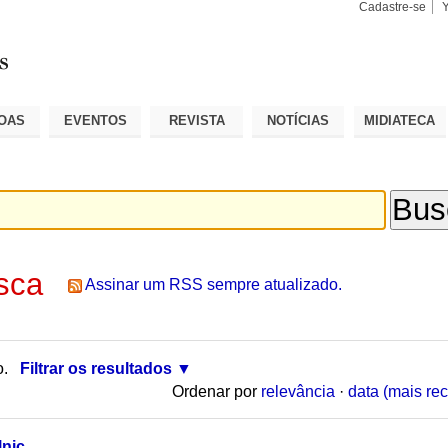
Cadastre-se
Busca
Busca
Avançad
OAS
EVENTOS
REVISTA
NOTÍCIAS
MIDIATECA
sca
Assinar um RSS sempre atualizado.
o.
Filtrar os resultados
Ordenar por
relevância
·
data (mais rec
lnic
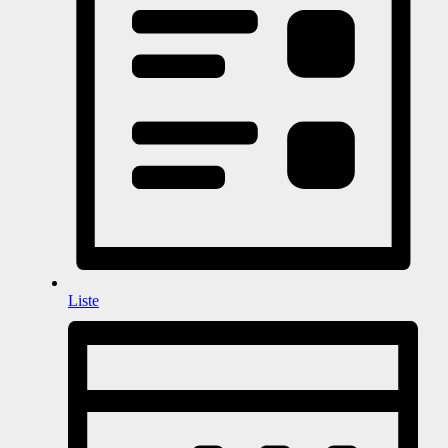
Liste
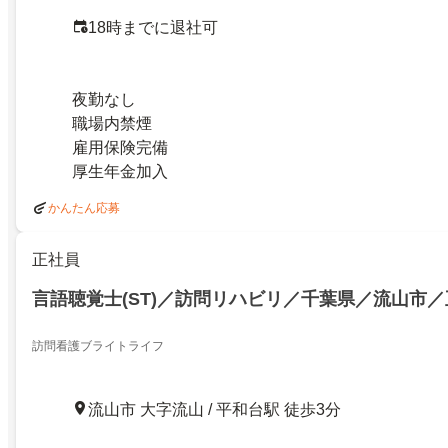
18時までに退社可
夜勤なし
職場内禁煙
雇用保険完備
厚生年金加入
かんたん応募
正社員
言語聴覚士(ST)／訪問リハビリ／千葉県／流山市
訪問看護ブライトライフ
流山市 大字流山 / 平和台駅 徒歩3分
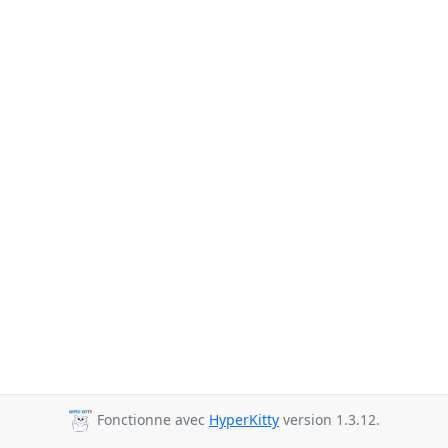
Fonctionne avec
HyperKitty
version 1.3.12.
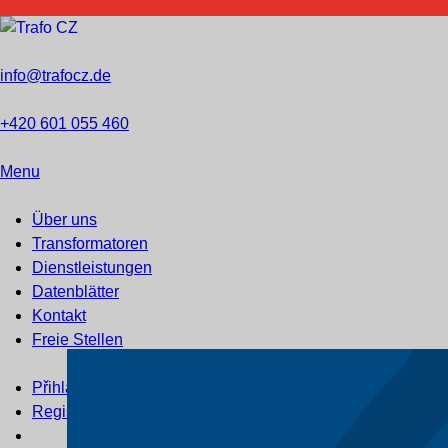
info@trafocz.de
+420 601 055 460
Menu
Über uns
Transformatoren
Dienstleistungen
Datenblätter
Kontakt
Freie Stellen
Přihlášení
Registrace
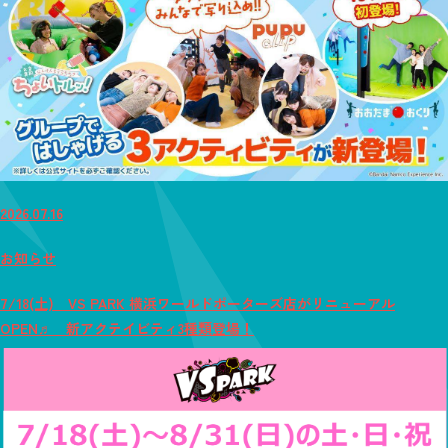
2026.07.16
お知らせ
7/18(土) VS PARK 横浜ワールドポーターズ店がリニューアル
OPEN♬ 新アクテイビティ3種類登場！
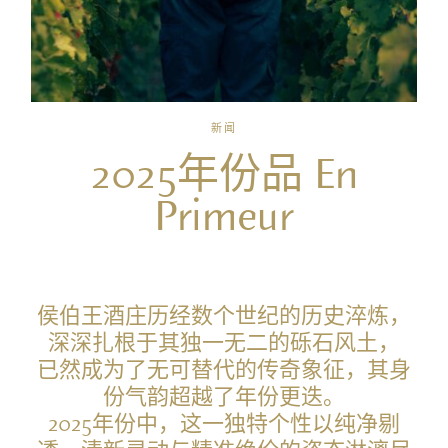
新闻
2025年份品 En
Primeur
侯伯王酒庄历经数个世纪的历史淬炼，
深深扎根于其独一无二的砾石风土，
已然成为了无可替代的传奇象征，其身
份气韵超越了年份更迭。
2025年份中，这一独特个性以纯净剔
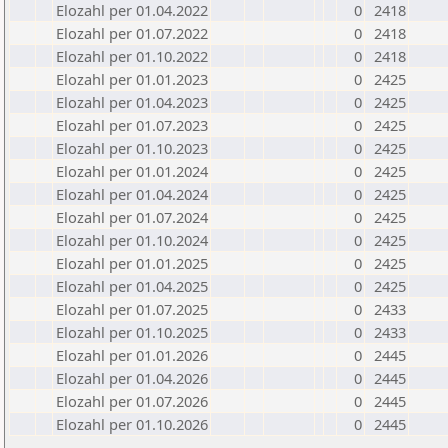
Elozahl per 01.04.2022
0
2418
Elozahl per 01.07.2022
0
2418
Elozahl per 01.10.2022
0
2418
Elozahl per 01.01.2023
0
2425
Elozahl per 01.04.2023
0
2425
Elozahl per 01.07.2023
0
2425
Elozahl per 01.10.2023
0
2425
Elozahl per 01.01.2024
0
2425
Elozahl per 01.04.2024
0
2425
Elozahl per 01.07.2024
0
2425
Elozahl per 01.10.2024
0
2425
Elozahl per 01.01.2025
0
2425
Elozahl per 01.04.2025
0
2425
Elozahl per 01.07.2025
0
2433
Elozahl per 01.10.2025
0
2433
Elozahl per 01.01.2026
0
2445
Elozahl per 01.04.2026
0
2445
Elozahl per 01.07.2026
0
2445
Elozahl per 01.10.2026
0
2445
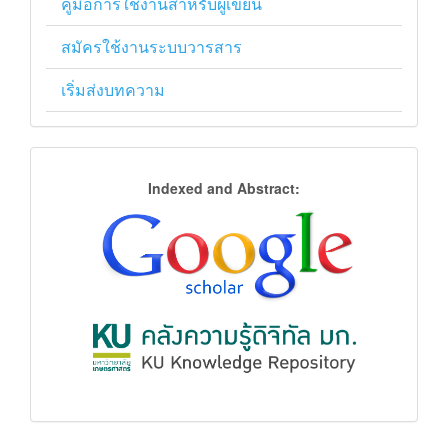
คู่มือการใช้งานสำหรับผู้เขียน
สมัครใช้งานระบบวารสาร
เริ่มส่งบทความ
การ
Indexed and Abstract:
จัด
ฐาน
ข้อมูล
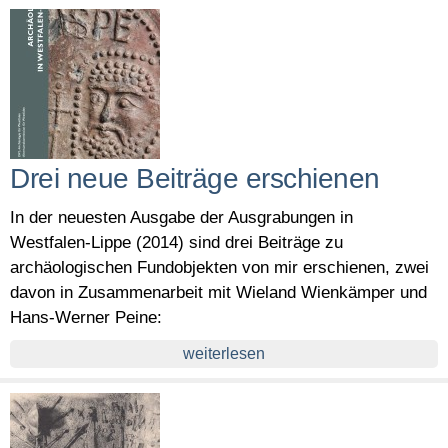
Drei neue Beiträge erschienen
In der neuesten Ausgabe der Ausgrabungen in
Westfalen-Lippe (2014) sind drei Beiträge zu
archäologischen Fundobjekten von mir erschienen, zwei
davon in Zusammenarbeit mit Wieland Wienkämper und
Hans-Werner Peine:
weiterlesen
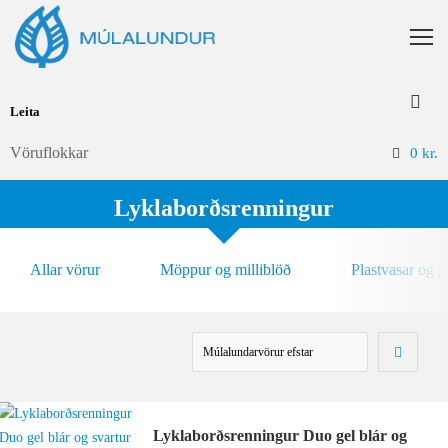
Vöruflokkar
0
kr.
Lyklaborðsrenningur
Allar vörur
Möppur og milliblöð
Plastvasar og 
Lyklaborðsrenningur Duo gel blár og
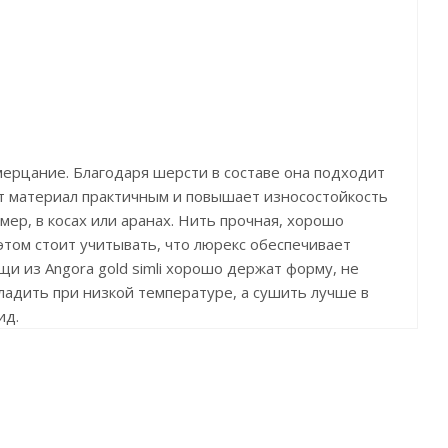
мерцание. Благодаря шерсти в составе она подходит
ет материал практичным и повышает износостойкость
имер, в косах или аранах. Нить прочная, хорошо
 этом стоит учитывать, что люрекс обеспечивает
и из Angora gold simli хорошо держат форму, не
гладить при низкой температуре, а сушить лучше в
ид.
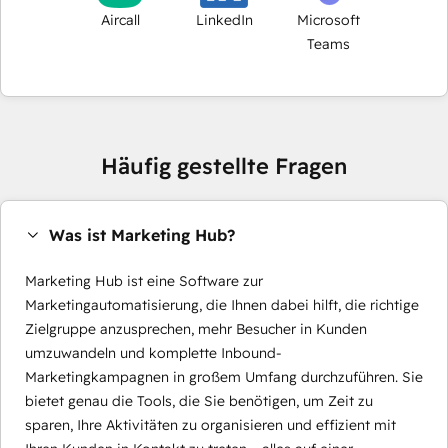
Aircall
LinkedIn
Microsoft
Teams
Häufig gestellte Fragen
Was ist Marketing Hub?
Marketing Hub ist eine Software zur
Marketingautomatisierung, die Ihnen dabei hilft, die richtige
Zielgruppe anzusprechen, mehr Besucher in Kunden
umzuwandeln und komplette Inbound-
Marketingkampagnen in großem Umfang durchzuführen. Sie
bietet genau die Tools, die Sie benötigen, um Zeit zu
sparen, Ihre Aktivitäten zu organisieren und effizient mit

- - - -

▸ Work required: Print nothing but the lines from the one that contains "bietet genau die" to the final line of the data, both included, exactly as they read.

▸ Your response:
bietet genau die Tools, die Sie benötigen, um Zeit zu
sparen, Ihre Aktivitäten zu organisieren und effizient mit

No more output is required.